| THE PROBLEM |
Reproduce everything from "Japan holds this" down to "Senegal, and Zimbabwe." in the report on women in Japan, swapping in "emerging economies" wherever "developing countries" appears.

| EXERCISE PASSAGE |

Women in Japan Today 2004

International Cooperation

Evaluation study on: "Women in Development (WID) / Gender Policy-Evaluation of Initiative on WID"

In FY 2002, the Ministry of Foreign Affairs conducted the Evaluation Study on "Women in Development (WID)/ Gender Policy - Evaluation of Initiative on WID" in collaboration with outside experts.

The study evaluated the Initiative on WID announced by the Japanese government at the 4th World Conference on Women in 1995 in assuming the Initiative on WID as a WID/gender policy. The study aimed to identify outcomes/problems in the past, and yield recommendations for better policy-planning/implementation in the future. The subject area of the study was "education," "health," and "economic and social participation", which were three priority areas of the Initiative on WID and picked up Guatemala and Honduras as case study nations.

The study found the following points as relevant: (i) the Japanese Government announced to make continuous efforts to enhance WID-related development assistance with consideration for women's participation to, and women's benefits from development in 1995; (ii) efforts for project finding on WID-related development assistance have been continued by the Japanese Government in the case study countries. The study showed that WID is a necessary and complementary means to achieve gender equality and also pointed out that Japan's efforts should not be limited to these three priority areas of the Initiative on WID, and should be recognized as a part of the comprehensive initiatives to achieve gender equality.

In response to the issues found this time, the study proposed recommendations, for example, that call to further utilize knowledge of experts and implementing agencies, better utilize/enhance WID focal points of the Ministry of Foreign Affairs, and to put more emphasis on the gender-mainstreaming perspective in the revising Initiative.

Seminar for Promotion of Gender Equality II

The Cabinet Office and the Japan International Cooperation Agency (JICA) held the "Seminar for Promotion of Gender Equality II" over a month period October 14 through November 15, 2003.

Japan holds this seminar for division director or higher level officials of national machinery among developing countries. The purpose of this seminar is to contribute to improving women's status by strengthening the functions of national machineries in each country.

This year, 12 participants attended the seminar from the nine nations of Afghanistan, Bangladesh, Bhutan, Cambodia, Chile, Columbia, Papua New Guinea, Senegal, and Zimbabwe.

Participants from nine nations listen to a lecture on Japanese government policies for achieving gender equality.
Participants from nine nations listen to a lecture on Japanese government policies for achieving gender equality.

| SOURCE DATA |
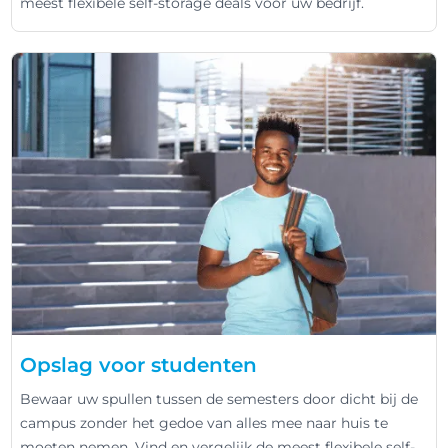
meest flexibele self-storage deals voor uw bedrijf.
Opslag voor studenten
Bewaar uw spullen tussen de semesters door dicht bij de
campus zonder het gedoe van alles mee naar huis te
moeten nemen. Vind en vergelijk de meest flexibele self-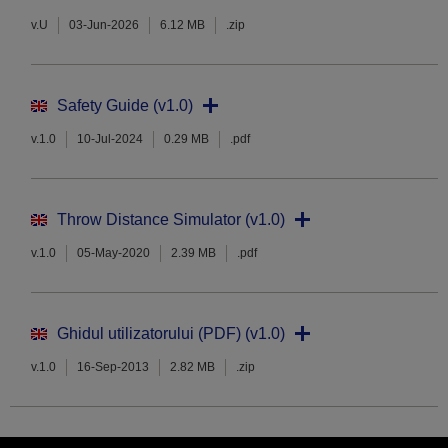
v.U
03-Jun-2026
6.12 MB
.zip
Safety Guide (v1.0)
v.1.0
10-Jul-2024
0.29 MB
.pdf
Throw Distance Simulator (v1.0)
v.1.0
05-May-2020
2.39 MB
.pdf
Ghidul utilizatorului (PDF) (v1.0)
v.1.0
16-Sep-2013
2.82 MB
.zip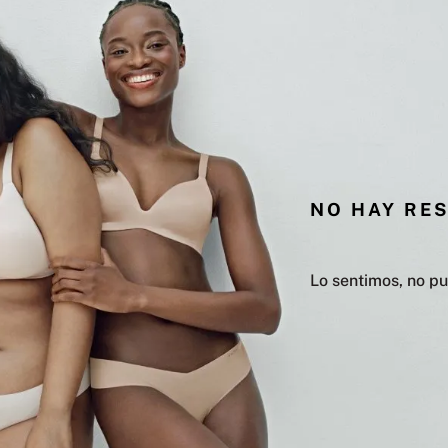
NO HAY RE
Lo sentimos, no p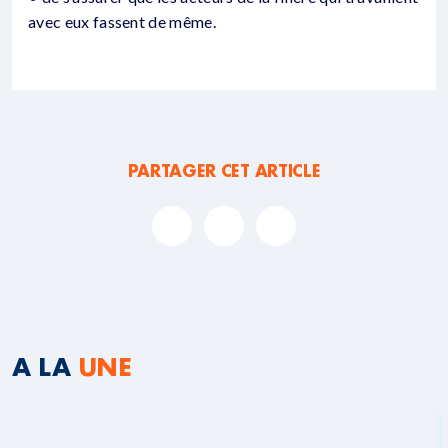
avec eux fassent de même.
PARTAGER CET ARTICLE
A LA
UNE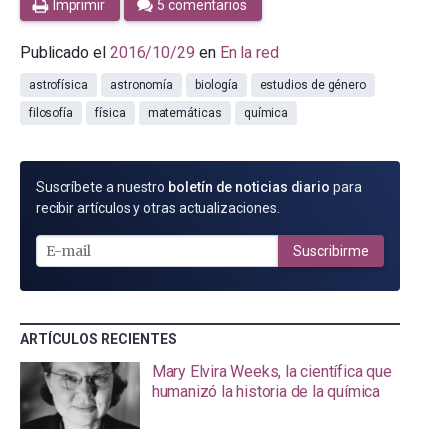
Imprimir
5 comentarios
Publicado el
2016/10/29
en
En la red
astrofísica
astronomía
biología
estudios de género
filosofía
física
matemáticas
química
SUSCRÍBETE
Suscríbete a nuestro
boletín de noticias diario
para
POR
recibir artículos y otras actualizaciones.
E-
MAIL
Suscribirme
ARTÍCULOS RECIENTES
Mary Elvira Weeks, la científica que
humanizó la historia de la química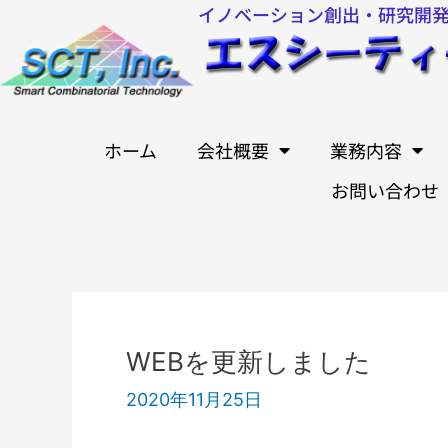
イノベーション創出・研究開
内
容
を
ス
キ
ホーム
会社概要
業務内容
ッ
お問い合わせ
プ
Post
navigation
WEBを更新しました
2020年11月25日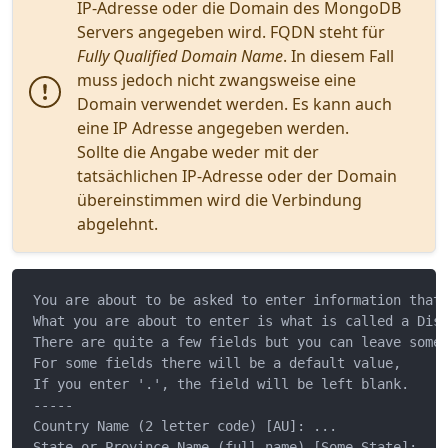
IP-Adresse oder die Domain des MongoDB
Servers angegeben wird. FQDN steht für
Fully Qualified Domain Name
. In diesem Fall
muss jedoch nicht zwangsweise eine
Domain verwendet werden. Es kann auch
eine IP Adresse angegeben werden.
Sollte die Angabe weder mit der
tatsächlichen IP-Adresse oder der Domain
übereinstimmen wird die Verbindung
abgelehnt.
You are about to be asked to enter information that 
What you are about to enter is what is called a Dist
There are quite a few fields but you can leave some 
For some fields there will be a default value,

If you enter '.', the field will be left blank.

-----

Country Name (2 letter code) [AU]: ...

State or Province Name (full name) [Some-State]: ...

| PROBLEM SOLUTION |
Japan holds this seminar for division director or higher level officials of national machinery among emerging economies. The purpose of this seminar is to contribute to improving women's status by strengthening the functions of national machineries in each country.

This year, 12 participants attended the seminar from the nine nations of Afghanistan, Bangladesh, Bhutan, Cambodia, Chile, Columbia, Papua New Guinea, Senegal, and Zimbabwe.